Helen Kearney

Personal information
- Nationality: Irish
- Born: 6 June 1989 (age 37)
- Home town: Dunlavin, County Wicklow
- Education: University College Dublin

Medal record
Representing Ireland
Paralympic Games
Equestrian
| Silver medal – second place | 2012 London | Individual championship test grade Ia |
| Bronze medal – third place | 2012 London | Individual freestyle test grade Ia |
| Bronze medal – third place | 2012 London | Team |

= Helen Kearney =

Irish Paralympic equestrian

Helen Kearney (born 6 June 1989) is an Irish Paralympic equestrian. She won three medals in the 2012 Summer Paralympics and also competed in the 2016 Summer Paralympics.

==Early life and education==
Helen Kearney was born to Michael and Dr Mary Kearney on 6 June 1989, and grew up in Dunlavin, County Wicklow. She was educated at Newbridge College. When she was 10 years old, her parents enrolled her and her sister in horse riding lessons.

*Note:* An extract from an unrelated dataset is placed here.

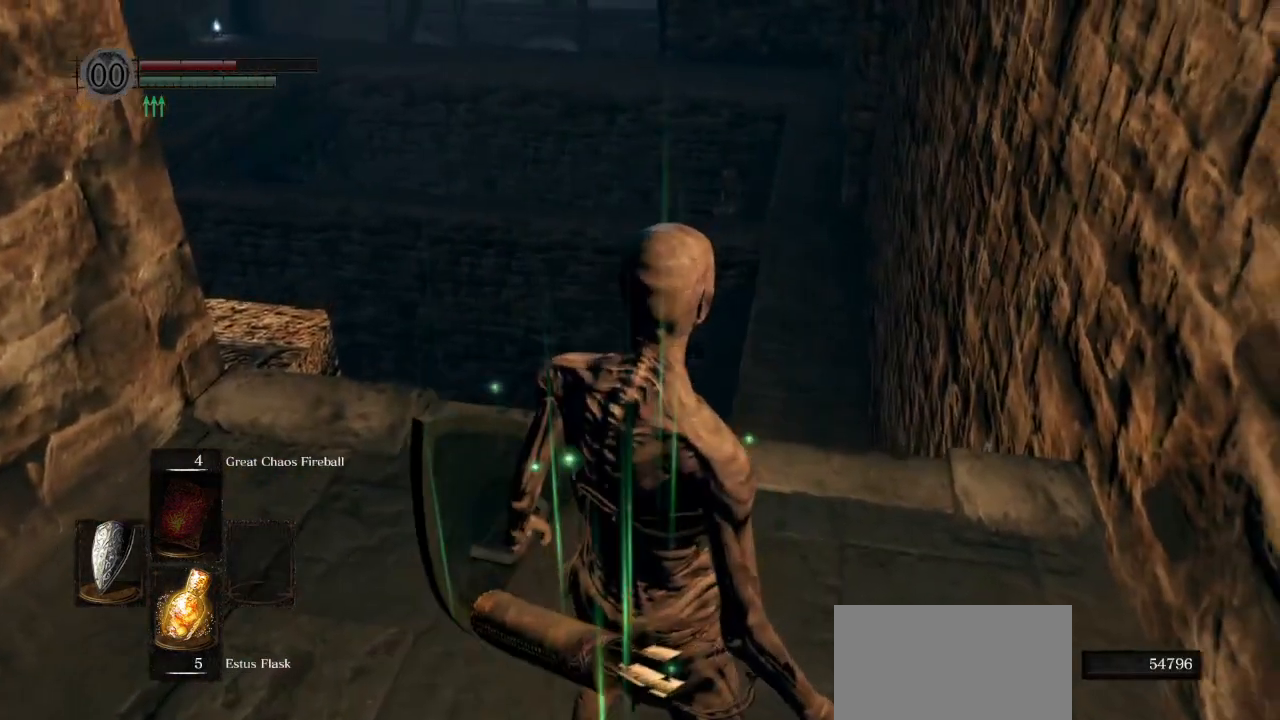
{"buttons": [], "left_stick": "center", "right_stick": "center", "events": [[17, "right_stick", "left"], [200, "right_stick", "center"]]}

Kearney was diagnosed with scoliosis when she was 11 years old. In 2002, she was diagnosed with Friedreich's ataxia during an operation for scoliosis.

==Career==
Kearney began competed in Grade III in 2008 before being reclassified as 1A. In this classification, she won Ireland's first European para-equestrian medal with a bronze. Kearney subsequently became the first member of Para Equestrian Ireland to earn a medal in the 2011 European Championships.

As a student at the University College Dublin, she qualified for the 2012 Summer Paralympics and earned three medals. Kearney earned a silver medal in the Individual championship test grade Ia and a bronze medal in the team event. Her last medal came in the Individual freestyle test grade Ia where she won bronze.

In 2016, Kearney was again selected to compete with Team Ireland at the 2016 Summer Paralympics. During the Grade 1a Individual Championship, she finished in 12th place.

Kearney announced her retirement in 2024, at the age of 35.